1. A method for authenticating an first entity to at least one other entity, comprising:

creating authenticator effective to authenticate said first entity to said at least one other entity;

providing said authenticator or a substantially secure derivative thereof to an intermediary authentication service configured to interrogate said first entity;

receiving a response to an identity interrogation from said first entity at said intermediary; and

comparing at said intermediary the content of said response, or a derivative of said content, to said authenticator or said substantially secure derivative thereof to generate an estimation as to whether said first entity is authentic at said intermediary.

2. The method of claim 1, further including determining whether said authenticator are valid.

3. The method of claim 2, further including the step of generating new authenticator if said authenticator are determined to be invalid.

4. The method of claim 3, further comprising receiving additional authenticator or derivatives thereof from said at least one other entity at said intermediary.

5. The method of claim 4, further comprising sending said estimation to said at least one other entity.

6. The method of claim 1, further comprising sending said estimation to said at least one other entity.

7. The method of claim 1, further comprising receiving additional authenticator or derivatives thereof from said at least one other entity.

8. The method of claim 1, wherein said derivatives of said authenticator are secure representations of said authenticator, and providing said secure representations to said first entity and said intermediary.

9. The method of claim 8, wherein said first entity provides said secure representation to said intermediary, and said comparison comprises comparing said secure representation provided by said first entity to said secure representation provided to said intermediary.

10. The method of clam 9, wherein said secure representation is a hash derived from said authenticator.

11. The method of claim 8, wherein said secure representation sent to said first entity are recorded on a data storage device.

12. The method of claim 11, wherein said data storage device comprises a card.

13. The method of claim 11, wherein said data storage device comprises a portable communications device.

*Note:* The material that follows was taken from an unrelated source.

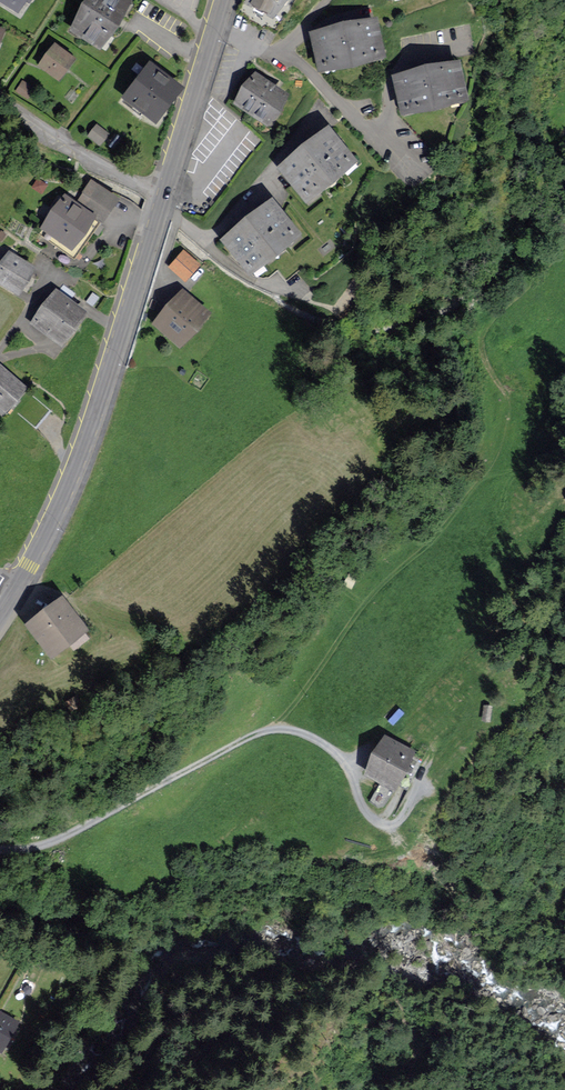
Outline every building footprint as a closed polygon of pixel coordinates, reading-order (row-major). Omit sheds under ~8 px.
[(17,14),(26,0),(30,3),(32,0),(0,0),(0,3),(17,14)] [(68,28),(101,48),(131,0),(85,0),(68,28)] [(275,17),(289,0),(242,0),(242,1),(275,17)] [(385,55),(376,19),(312,35),(321,71),(385,55)] [(76,57),(54,42),(38,65),(59,80),(76,57)] [(185,86),(147,59),(119,98),(157,125),(185,86)] [(469,98),(460,60),(393,77),(403,114),(469,98)] [(294,95),(255,69),(233,103),(273,129),(294,95)] [(35,88),(22,80),(15,91),(28,99),(35,88)] [(363,163),(332,124),(277,167),(308,207),(363,163)] [(113,136),(100,126),(91,138),(105,148),(113,136)] [(120,199),(90,178),(75,200),(64,192),(38,229),(73,253),(98,219),(103,223),(120,199)] [(303,232),(272,195),(221,236),(251,274),(303,232)] [(184,247),(183,248),(167,265),(185,282),(202,264),(184,247)] [(9,250),(0,266),(0,284),(21,296),(38,267),(9,250)] [(89,314),(56,288),(30,322),(63,347),(89,314)] [(211,313),(183,288),(152,324),(180,349),(211,313)] [(1,364),(0,365),(0,409),(6,415),(29,391),(1,364)] [(89,629),(64,596),(25,624),(50,659),(69,645),(73,651),(90,639),(85,632),(89,629)] [(487,702),(484,719),(492,720),(495,704),(487,702)] [(416,752),(381,734),(362,770),(397,788),(416,752)] [(383,806),(391,789),(378,783),(370,800),(383,806)] [(0,1013),(0,1051),(3,1052),(18,1023),(0,1013)]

14. A system for authenticating an first entity to at least one other entity, comprising:

authenticator configured to authenticate said first entity to said at least one other entity; and

an intermediary authentication service configured to interrogate said first entity, said intermediary configured to receive a response to an identity interrogation from said first entity and compare the content of said response, or a derivative of said content, to said authenticator or a substantially secure derivative thereof, and generate an estimation as to whether said first entity is authentic.

15. The system of claim 14, wherein said first entity comprises a data storage device configured to store said authenticator or a derivative thereof.

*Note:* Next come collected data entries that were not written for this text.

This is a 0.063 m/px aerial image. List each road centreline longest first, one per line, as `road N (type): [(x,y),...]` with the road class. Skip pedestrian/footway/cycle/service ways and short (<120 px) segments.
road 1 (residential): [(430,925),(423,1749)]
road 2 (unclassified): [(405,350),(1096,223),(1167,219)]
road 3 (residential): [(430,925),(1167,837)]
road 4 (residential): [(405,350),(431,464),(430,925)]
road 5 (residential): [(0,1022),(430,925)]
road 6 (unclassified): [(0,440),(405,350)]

16. The system of claim 14, wherein said authenticator comprise a digital signature and an ordered set of hashes.

17. The system of claim 16, wherein said authenticator further comprise credentials and indicia.

18. The system of claim 17, wherein said indicia comprises a signing key and a hashing key.

19. The system of claim 14, further comprising an authenticator generating mechanism configured to generate said authenticator.

20. The system of claim 19, further comprising an authenticator storage mechanism configured to store said authenticator.

21. The system of claim 14, wherein said at least one entity comprises a transaction service.

22. The system of claim 21, wherein said transaction service is configured to provide authenticator to said intermediary.

23. The system of claim 14, wherein said first entity comprises a data storage that is configured to hold said authenticator or a substantially secure derivative of said authenticator.

24. The system of claim 23, wherein said data storage device is configured in a card format.

25. The method of claim 23, wherein said data storage device comprises a portable communications device.